19.11.2008

Romans : refus municipal du service minimum d'accueil

La municipalité de Romans, comme celle d'un très grand nombre de communes et de la plupart des associations d'élus, porte un jugement très critique sur la loi ayant institué un « service minimum d'accueil » en cas de grève des enseignants.

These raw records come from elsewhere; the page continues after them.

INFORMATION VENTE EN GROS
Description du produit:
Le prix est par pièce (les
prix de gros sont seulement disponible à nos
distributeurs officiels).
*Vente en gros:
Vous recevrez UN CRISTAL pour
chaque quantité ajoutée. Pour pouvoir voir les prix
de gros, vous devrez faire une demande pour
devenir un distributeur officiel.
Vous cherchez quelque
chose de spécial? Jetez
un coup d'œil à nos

Néanmoins la loi ayant été votée par la majorité des parlementaires, l’équipe municipale a entrepris de mettre en oeuvre ce service lors de la grève du 07 octobre 2008.

L'expérience a mis en évidence, à Romans comme dans l'ensemble de notre pays, que cette loi déjà très contestable dans son principe, soulève de nombreuses difficultés et ne permet pas l'accueil dans les meilleures conditions de sécurité pratique et juridique.

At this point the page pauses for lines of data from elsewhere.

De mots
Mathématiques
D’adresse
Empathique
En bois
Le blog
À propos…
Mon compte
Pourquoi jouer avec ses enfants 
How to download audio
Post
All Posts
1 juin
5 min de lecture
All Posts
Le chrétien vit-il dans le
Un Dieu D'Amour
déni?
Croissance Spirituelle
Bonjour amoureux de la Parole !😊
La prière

Solidairement avec de très nombreuses autres communes de France, la Ville de Romans n'assurera donc pas le « service minimum d'accueil » lors des prochains mouvements de grève dans l'Education Nationale

Commentaires

Pour ceux qui souhaitent avoir des précisions sur l'argumentaire développé par les élus socialistes du Pays de Romans, lire ci-après :

● Une loi contestable dans son principe :
– C'est une loi en trompe l'oeil : sous couvert d'apporter une réponse aux parents qui, quelques jours par an, pourraient être en difficulté pour faire garder leur enfant, elle s'insère dans une série de dispositions qui, sans remettre en cause le droit de grève, tendent à rendre son application plus compliquée. Et ceci dans le même temps que le gouvernement, en réduisant la semaine scolaire de 9 demi-journées à 8 demi-journées, vient de supprimer sans vraie concertation, l'équivalent de 14 journées de prise en charge des enfants par l'Education Nationale ; dans le même temps aussi qu'il supprime des milliers de postes et réduit les capacités de remplacement des enseignants absents pour cause de maladie.

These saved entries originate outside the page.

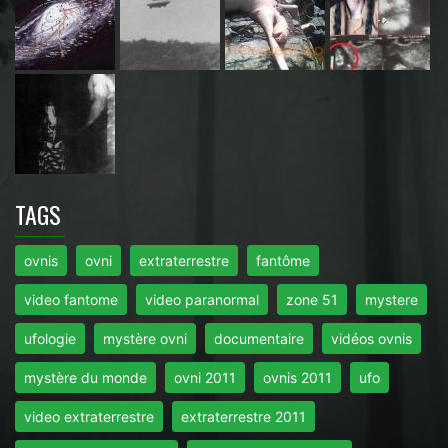
TAGS
ovnis
ovni
extraterrestre
fantôme
video fantome
video paranormal
zone 51
mystere
ufologie
mystère ovni
documentaire
vidéos ovnis
mystère du monde
ovni 2011
ovnis 2011
ufo
video extraterrestre
extraterrestre 2011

– C'est une loi « poudre aux yeux » qui feint d'ignorer que le rôle des enseignants n'est pas de « garder » les enfants mais de les instruire.

– C'est une loi de « défausse » par laquelle l'Etat entend imposer aux communes la responsabilité de pallier les conséquences des conflits qui l'opposent à ses propres fonctionnaires qui défendent le service public d'éducation.


● Une loi inapplicable :
– La mise en place d'un dispositif de remplacement s'avère très complexe. Parce qu'il n'est pas forcément possible de disposer de personnes ayant une qualification suffisante et disponibles le moment voulu.
Parce que chaque école, chaque classe peut-être concernée par un mouvement de grève dans des proportions totalement différentes, et qu'en conséquence il est difficile aux services communaux, même informés des prévisions d'ajuster le dispositif aux besoins.

– La loi comporte des risques potentiels pour la sécurité des enfants et des risques juridiques concernant la responsabilité des personnels et des élus. En effet, elle ne fixe pas de taux d'encadrement obligatoire. Les agents chargés du service d'accueil n'ont pas accès aux informations médicales concernant les enfants (dont la santé de certains appelle pourtant une vigilance particulière). Ces agents ne connaissent pas non plus les personnes habilitées à prendre en charge les enfants à leur sortie de l'école.


En bref, une loi qui ne prend pas en compte les graves désordres administratifs qu'elle génère, ni les risques encourus par les enfants dans sa mise en oeuvre.